▶

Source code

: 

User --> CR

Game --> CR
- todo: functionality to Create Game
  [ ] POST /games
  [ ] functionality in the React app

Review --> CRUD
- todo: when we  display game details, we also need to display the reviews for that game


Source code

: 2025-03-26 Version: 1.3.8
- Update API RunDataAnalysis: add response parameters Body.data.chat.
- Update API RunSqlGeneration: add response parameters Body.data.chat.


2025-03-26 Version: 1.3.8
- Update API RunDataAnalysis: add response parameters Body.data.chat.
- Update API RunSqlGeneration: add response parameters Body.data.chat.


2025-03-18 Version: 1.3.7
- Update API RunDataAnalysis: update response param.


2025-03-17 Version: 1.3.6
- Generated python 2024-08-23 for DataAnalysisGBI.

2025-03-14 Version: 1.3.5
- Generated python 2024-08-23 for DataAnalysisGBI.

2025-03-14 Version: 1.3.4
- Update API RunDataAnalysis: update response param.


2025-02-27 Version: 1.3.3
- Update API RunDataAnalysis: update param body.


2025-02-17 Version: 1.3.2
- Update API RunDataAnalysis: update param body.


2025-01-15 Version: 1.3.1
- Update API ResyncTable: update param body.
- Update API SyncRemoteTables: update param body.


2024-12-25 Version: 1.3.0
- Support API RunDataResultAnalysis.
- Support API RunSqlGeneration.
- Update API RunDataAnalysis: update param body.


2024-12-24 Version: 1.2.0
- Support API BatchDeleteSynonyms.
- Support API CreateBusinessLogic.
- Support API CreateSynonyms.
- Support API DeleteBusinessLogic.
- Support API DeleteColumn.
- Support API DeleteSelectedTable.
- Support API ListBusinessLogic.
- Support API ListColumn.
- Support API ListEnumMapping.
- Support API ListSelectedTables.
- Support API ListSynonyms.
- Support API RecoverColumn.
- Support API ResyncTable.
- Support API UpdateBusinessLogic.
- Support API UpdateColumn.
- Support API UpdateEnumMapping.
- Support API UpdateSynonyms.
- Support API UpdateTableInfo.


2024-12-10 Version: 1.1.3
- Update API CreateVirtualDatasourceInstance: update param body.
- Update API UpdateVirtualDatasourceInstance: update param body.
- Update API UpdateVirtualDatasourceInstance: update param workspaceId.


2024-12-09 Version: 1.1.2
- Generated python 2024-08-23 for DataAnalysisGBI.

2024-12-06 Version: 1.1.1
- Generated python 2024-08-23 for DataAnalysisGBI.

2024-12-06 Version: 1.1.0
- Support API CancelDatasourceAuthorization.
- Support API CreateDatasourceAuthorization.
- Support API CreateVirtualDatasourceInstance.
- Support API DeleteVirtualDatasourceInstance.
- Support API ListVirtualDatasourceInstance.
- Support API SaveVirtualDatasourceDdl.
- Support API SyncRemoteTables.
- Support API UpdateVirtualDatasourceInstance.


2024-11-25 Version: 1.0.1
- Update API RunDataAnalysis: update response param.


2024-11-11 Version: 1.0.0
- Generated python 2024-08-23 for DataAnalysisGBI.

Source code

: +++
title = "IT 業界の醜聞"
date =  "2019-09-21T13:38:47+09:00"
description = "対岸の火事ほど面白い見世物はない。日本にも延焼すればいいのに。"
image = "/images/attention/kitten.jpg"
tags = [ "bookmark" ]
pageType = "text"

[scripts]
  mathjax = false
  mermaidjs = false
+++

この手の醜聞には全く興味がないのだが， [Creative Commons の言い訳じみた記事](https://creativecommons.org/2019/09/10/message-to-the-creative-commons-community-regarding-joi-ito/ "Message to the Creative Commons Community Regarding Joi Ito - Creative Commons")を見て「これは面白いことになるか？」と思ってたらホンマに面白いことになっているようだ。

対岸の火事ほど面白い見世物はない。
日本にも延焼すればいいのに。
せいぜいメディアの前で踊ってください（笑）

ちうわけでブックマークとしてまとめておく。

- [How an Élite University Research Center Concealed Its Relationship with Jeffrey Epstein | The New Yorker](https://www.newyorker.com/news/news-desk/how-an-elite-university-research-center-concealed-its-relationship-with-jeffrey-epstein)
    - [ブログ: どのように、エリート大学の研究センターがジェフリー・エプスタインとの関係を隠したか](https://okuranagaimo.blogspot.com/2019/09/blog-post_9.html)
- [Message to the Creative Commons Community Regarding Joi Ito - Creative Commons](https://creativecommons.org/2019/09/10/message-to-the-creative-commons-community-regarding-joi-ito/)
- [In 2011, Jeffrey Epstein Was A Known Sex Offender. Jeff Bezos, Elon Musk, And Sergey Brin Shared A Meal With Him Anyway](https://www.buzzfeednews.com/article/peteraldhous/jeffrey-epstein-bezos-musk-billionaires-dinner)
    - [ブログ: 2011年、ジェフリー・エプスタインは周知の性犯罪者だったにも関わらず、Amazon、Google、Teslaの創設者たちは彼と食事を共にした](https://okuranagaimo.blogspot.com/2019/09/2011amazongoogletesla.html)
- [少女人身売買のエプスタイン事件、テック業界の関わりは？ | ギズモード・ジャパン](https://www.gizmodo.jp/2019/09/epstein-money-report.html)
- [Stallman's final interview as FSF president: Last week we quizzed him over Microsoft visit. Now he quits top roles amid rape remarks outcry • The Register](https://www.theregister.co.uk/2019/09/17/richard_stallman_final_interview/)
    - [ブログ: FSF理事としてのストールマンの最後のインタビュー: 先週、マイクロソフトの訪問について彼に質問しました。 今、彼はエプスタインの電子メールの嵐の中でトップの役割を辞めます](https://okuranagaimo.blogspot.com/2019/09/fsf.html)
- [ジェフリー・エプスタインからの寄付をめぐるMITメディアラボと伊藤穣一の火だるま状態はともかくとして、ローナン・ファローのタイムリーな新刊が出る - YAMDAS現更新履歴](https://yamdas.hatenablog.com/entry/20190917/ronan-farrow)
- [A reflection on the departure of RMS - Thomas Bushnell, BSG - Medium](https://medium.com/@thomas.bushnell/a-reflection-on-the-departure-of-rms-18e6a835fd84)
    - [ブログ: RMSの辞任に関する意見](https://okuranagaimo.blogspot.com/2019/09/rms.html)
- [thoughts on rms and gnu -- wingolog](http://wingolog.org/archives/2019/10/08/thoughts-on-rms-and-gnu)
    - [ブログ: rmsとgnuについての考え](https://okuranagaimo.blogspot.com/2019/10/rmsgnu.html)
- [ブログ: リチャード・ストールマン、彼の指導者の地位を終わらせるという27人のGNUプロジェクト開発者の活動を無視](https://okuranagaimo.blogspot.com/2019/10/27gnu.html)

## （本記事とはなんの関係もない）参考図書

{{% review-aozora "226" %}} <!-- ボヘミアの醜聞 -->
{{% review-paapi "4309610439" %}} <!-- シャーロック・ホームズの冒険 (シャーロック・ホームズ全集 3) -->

◀

WORK ITEM — How many lines in the entries above contain the string "blogspot", matching case exactly? Give only the number.

YOUR SOLUTION — 6